[TEXTE SOURCE]:
Le problème matériel se pose crûment : on peut apprendre mais sans le matériel, c’est difficile. Le manque de continuité est aussi difficile : on perd la main car on ne travaille pas assez.
Et on a tendance à mépriser les techniciens, notamment ceux de la  » civilisation assise  » ! Les assistants réalisateurs croient que le technicien est là pour les boulots durs. S’ils aidaient les techniciens, une réelle solidarité naîtrait. Il faut que la réalisation comprenne ça en Afrique.
Enfin, il faudrait que tout l’argent d’un film passe vraiment dans le film : ça permettrait de faire du bon travail.
Nous voulons tendre vers un professionnalisme qui permette aux réalisateurs de se libérer.
Mohamed Lamina Touré
Tout à fait d’accord !
Une confiance s’installe de la part des réalisateurs mais il faudrait nous laisser assumer une relève totale. Que l’on puisse dire qu’un filme sorte complètement de l’Afrique. J’ai tout appris de Lionel Cousin, notamment dans le 35 mm. C’est mon maître ! Et c’est son initiative que nous nous rencontrions !
Si l’Occident veut aujourd’hui aider le cinéma africain, il faudrait penser à l’équiper. On amortit beaucoup les coûts de production en équipant les structures africaines comme le CNPC. La Coopération nous a donné une bonne partie du cablage : voilà une aide efficace. Cela coûte moins cher que de l’amener à chaque fois de France ! Si c’était compris, cela aiderait beaucoup le cinéma africain.
Les réalisateurs ne sont rien sans nous : il faut nous laisser aussi la parole.
Bakary Sangaré
On pense toujours que le cinéma c’est la réalisation. En étant à la perche, je peux déceler les faiblesses du scénario. Il faudrait qu’au niveau du découpage, les aspects techniques soient d’avantage travaillés : faire par exemple un briefing quelques jours avant le tournage pour sentir ce que chacun voudrait retoucher au scénario. Des plans sont parfois presque impossibles car la construction technique du scénario pêche !
Nous ne somme pas aidés pour accéder à un niveau supérieur : les difficultés de la post-production sont celles de la production. Cela nous ouvrirait les yeux pour préparer d’autres tournages. Ce n’est pas seulement de faire venir des équipes sur le terrain, mais aussi nous ouvrir l’horizon. Et cela pour pouvoir préparer une relève.

[VOS TÂCHES]:
1 > Recopiez sans rien changer le passage du texte sur les techniciens du cinéma africain qui commence par les mots contenant « Nous voulons tendre » et se termine par « nous nous rencontrions ! ».
2 > Résumez en deux phrases le texte sur les techniciens du cinéma africain.
3 > Prolongez le texte sur les techniciens du cinéma africain à partir de sa dernière phrase.
Le matériau ci-après est sans rapport avec le texte sur les techniciens du cinéma africain.

[MATÉRIAU]:
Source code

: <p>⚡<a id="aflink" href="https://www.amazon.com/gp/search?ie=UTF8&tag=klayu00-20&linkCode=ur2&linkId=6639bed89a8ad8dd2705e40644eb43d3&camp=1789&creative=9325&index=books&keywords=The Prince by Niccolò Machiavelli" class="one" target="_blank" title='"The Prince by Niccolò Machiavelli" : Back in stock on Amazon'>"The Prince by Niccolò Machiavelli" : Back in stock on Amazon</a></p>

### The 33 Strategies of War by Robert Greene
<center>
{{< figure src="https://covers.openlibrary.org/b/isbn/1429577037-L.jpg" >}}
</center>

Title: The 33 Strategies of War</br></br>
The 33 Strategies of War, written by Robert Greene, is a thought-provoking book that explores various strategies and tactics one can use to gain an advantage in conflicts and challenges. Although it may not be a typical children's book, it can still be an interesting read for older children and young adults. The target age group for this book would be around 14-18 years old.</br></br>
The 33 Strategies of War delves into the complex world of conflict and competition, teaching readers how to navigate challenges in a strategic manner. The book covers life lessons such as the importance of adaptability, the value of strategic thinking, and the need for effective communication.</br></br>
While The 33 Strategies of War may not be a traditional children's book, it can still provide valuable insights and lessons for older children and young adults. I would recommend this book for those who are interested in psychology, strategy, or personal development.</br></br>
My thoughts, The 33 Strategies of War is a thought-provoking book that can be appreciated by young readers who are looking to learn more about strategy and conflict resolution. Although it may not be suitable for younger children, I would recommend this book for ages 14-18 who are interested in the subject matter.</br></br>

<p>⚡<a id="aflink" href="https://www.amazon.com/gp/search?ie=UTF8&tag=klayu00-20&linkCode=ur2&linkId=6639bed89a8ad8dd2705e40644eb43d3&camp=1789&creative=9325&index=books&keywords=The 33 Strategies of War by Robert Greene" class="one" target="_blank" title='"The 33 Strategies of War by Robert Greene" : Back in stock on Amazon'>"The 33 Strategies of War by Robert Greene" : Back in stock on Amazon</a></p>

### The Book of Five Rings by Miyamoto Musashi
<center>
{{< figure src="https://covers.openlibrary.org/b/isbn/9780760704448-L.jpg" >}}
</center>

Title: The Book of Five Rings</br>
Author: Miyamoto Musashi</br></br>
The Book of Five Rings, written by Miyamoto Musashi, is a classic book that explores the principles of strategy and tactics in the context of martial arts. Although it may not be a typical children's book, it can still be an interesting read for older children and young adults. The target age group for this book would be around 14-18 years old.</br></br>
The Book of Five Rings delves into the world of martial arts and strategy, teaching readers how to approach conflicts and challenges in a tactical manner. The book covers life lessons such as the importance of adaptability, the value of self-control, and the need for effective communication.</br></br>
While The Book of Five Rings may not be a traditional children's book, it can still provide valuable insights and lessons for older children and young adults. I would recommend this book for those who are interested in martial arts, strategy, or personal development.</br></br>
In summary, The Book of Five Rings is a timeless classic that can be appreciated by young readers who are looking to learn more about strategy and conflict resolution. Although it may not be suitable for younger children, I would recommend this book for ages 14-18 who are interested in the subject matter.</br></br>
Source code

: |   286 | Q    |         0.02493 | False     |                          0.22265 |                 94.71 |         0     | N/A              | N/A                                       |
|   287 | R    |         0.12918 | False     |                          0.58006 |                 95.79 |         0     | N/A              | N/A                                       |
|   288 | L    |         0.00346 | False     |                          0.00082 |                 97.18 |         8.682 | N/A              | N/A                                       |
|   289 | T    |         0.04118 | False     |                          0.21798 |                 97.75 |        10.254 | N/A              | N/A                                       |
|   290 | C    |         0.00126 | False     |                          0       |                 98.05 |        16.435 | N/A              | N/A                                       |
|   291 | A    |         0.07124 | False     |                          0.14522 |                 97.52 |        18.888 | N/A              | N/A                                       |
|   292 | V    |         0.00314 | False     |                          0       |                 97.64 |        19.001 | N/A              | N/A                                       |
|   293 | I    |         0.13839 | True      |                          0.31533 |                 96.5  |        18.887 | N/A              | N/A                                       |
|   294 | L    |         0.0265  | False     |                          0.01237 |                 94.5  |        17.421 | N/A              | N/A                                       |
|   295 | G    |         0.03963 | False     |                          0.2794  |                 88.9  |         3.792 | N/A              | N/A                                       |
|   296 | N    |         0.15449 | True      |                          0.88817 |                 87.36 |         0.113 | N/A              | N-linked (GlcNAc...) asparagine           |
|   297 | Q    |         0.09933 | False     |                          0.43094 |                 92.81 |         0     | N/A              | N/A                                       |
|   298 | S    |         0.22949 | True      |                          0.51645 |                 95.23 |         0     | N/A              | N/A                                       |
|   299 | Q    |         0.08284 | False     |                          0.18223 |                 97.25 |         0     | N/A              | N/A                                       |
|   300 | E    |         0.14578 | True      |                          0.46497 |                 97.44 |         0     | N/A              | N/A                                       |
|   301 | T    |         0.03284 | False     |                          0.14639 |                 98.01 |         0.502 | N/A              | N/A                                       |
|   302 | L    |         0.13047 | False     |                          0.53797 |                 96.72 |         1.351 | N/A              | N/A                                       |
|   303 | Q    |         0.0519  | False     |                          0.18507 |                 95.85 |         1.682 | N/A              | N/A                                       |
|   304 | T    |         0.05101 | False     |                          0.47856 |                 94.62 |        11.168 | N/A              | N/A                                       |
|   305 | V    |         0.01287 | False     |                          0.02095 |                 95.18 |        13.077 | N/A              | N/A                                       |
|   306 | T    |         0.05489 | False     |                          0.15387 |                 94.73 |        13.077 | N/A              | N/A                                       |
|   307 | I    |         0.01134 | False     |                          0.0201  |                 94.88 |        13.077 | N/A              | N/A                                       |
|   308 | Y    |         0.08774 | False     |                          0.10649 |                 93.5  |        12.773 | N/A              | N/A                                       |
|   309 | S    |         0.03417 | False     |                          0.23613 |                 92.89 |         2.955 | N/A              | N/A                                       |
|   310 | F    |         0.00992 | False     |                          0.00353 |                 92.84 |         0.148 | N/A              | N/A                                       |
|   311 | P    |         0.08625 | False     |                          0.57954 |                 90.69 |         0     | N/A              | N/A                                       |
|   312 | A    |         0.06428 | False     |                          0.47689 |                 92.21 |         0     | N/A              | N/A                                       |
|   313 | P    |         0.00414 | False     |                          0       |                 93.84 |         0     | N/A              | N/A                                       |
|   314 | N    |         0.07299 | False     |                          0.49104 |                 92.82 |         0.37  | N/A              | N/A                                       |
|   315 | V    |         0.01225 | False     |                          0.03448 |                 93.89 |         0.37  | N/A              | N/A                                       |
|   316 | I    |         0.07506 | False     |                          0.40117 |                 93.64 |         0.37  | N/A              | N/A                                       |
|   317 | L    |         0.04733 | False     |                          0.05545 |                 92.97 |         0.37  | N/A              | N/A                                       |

[RÉSULTATS PAR TÂCHE]:
1 >
Nous voulons tendre vers un professionnalisme qui permette aux réalisateurs de se libérer.
Mohamed Lamina Touré
Tout à fait d’accord !
Une confiance s’installe de la part des réalisateurs mais il faudrait nous laisser assumer une relève totale. Que l’on puisse dire qu’un filme sorte complètement de l’Afrique. J’ai tout appris de Lionel Cousin, notamment dans le 35 mm. C’est mon maître ! Et c’est son initiative que nous nous rencontrions !

2 > Les techniciens du cinéma africain évoquent le manque de matériel et de continuité dans leur travail ainsi que le mépris dont ils sont l'objet. Ils demandent que l'Occident équipe les structures africaines, qu'on leur laisse la parole, que les aspects techniques soient davantage travaillés au découpage et qu'on les aide à atteindre un niveau supérieur pour préparer une relève.

3 >
Je suis heureux que l’on s’occupe de la technique car elle a quelque chose à dire qui pourrait changer les choses. Les réalisateurs africains doivent se dire qu’une seule personne ne peut pas faire un film ! Ce sont aussi le petit caméraman, le petit ingénieur du son, le petit perchman…
Touré
Les réalisateurs africains connaissent rarement la technique cinématographique : cela leur manque. S’ils savaient dans la technique tout ce que nous savons de la réalisation, on ferait de meilleurs films ! Il est temps qu’ils s’y intéressent ! La formation d’un réalisateur devrait passer par la technique !
Sangaré
…et apprendre à construire un scénario !
Hasanne Mazou Maïga
Ma spécialité, l’éclairage, me passionne. Je déplore cependant que les réalisateurs africains oublient leurs techniciens et finissent par dire que notre niveau est bas sans faire aucun effort quant à notre formation.
Les difficultés sont portées par les techniciens qui doivent faire des sacrifices pour terminer le film. On mange mal, on dort mal… La réalité africaine…
Diproci Ouaga après formation : courts métrages, longs métrages… au début je n’étais pas intéressé et finalement j’ai pris goût à la chose car il n’y a pas de sot métier ! Ce qui compte, c’est l’amour pour ce que l’on fait. Je me disais que si j’avais envie de virer vers la direction photo, ce serait plus facile.
J’ai fait une vingtaine de longs métrages africains…
A la Diproci, j’étais à la fonction publique. Ce n’est qu’en octobre 96 que j’ai pris une disponibilité pour faire ce métier à mon propre compte. J’essaye et vois si ça marche. Sinon, je retournerai à la fonction publique ! Tant qu’il y a des tournages, ça va !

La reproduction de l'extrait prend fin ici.